» **Prompt**:
Write exactly, with no line omitted or added, the span beginning at the line that holds "Exposure-effect relationship of" and ending at the last line of the records.
• • • • • • •
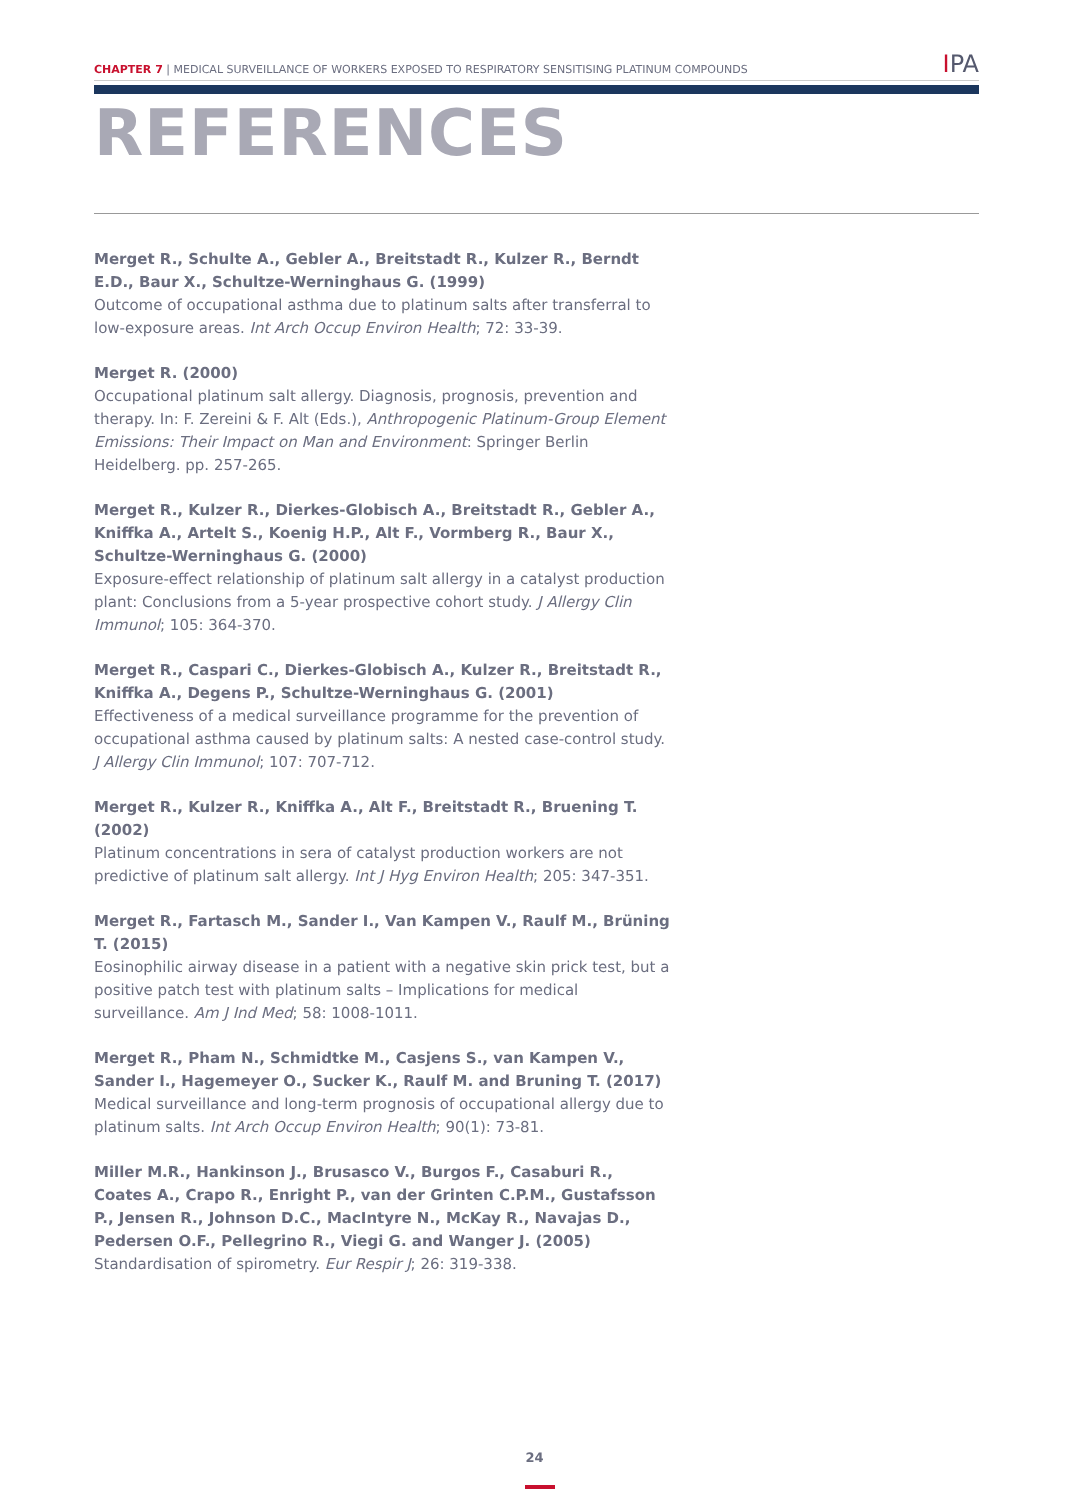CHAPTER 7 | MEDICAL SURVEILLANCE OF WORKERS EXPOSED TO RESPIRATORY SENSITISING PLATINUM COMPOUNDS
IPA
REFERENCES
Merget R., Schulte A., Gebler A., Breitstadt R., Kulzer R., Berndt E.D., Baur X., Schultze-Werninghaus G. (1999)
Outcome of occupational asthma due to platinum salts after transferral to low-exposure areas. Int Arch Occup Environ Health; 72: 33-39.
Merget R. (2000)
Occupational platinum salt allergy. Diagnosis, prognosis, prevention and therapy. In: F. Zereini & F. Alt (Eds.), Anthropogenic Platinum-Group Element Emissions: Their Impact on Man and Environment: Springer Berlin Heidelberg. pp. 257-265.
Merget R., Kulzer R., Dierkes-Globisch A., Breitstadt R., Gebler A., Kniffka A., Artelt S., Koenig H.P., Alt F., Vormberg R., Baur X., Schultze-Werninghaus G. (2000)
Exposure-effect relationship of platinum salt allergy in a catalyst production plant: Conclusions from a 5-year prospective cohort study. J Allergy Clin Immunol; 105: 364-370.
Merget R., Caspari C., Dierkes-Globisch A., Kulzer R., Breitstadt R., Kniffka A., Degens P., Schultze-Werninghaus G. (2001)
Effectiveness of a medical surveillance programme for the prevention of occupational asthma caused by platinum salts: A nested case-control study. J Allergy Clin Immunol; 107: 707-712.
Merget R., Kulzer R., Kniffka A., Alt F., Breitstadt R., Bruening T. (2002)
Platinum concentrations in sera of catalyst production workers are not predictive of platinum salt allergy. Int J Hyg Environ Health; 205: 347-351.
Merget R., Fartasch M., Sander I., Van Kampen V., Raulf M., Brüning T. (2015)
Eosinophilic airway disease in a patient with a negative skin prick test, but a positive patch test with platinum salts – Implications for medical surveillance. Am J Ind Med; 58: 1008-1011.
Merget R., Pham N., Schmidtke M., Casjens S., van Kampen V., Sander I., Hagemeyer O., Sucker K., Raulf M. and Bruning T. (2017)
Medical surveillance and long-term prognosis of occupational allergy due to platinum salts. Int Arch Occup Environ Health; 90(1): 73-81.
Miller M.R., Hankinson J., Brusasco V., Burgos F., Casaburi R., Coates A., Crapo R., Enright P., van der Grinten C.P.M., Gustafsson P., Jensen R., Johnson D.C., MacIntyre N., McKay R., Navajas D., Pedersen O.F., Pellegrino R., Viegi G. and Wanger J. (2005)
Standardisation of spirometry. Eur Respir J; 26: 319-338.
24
• • • • • • •
» **Answer box**:
Exposure-effect relationship of platinum salt allergy in a catalyst production plant: Conclusions from a 5-year prospective cohort study. J Allergy Clin Immunol; 105: 364-370.
Merget R., Caspari C., Dierkes-Globisch A., Kulzer R., Breitstadt R., Kniffka A., Degens P., Schultze-Werninghaus G. (2001)
Effectiveness of a medical surveillance programme for the prevention of occupational asthma caused by platinum salts: A nested case-control study. J Allergy Clin Immunol; 107: 707-712.
Merget R., Kulzer R., Kniffka A., Alt F., Breitstadt R., Bruening T. (2002)
Platinum concentrations in sera of catalyst production workers are not predictive of platinum salt allergy. Int J Hyg Environ Health; 205: 347-351.
Merget R., Fartasch M., Sander I., Van Kampen V., Raulf M., Brüning T. (2015)
Eosinophilic airway disease in a patient with a negative skin prick test, but a positive patch test with platinum salts – Implications for medical surveillance. Am J Ind Med; 58: 1008-1011.
Merget R., Pham N., Schmidtke M., Casjens S., van Kampen V., Sander I., Hagemeyer O., Sucker K., Raulf M. and Bruning T. (2017)
Medical surveillance and long-term prognosis of occupational allergy due to platinum salts. Int Arch Occup Environ Health; 90(1): 73-81.
Miller M.R., Hankinson J., Brusasco V., Burgos F., Casaburi R., Coates A., Crapo R., Enright P., van der Grinten C.P.M., Gustafsson P., Jensen R., Johnson D.C., MacIntyre N., McKay R., Navajas D., Pedersen O.F., Pellegrino R., Viegi G. and Wanger J. (2005)
Standardisation of spirometry. Eur Respir J; 26: 319-338.
24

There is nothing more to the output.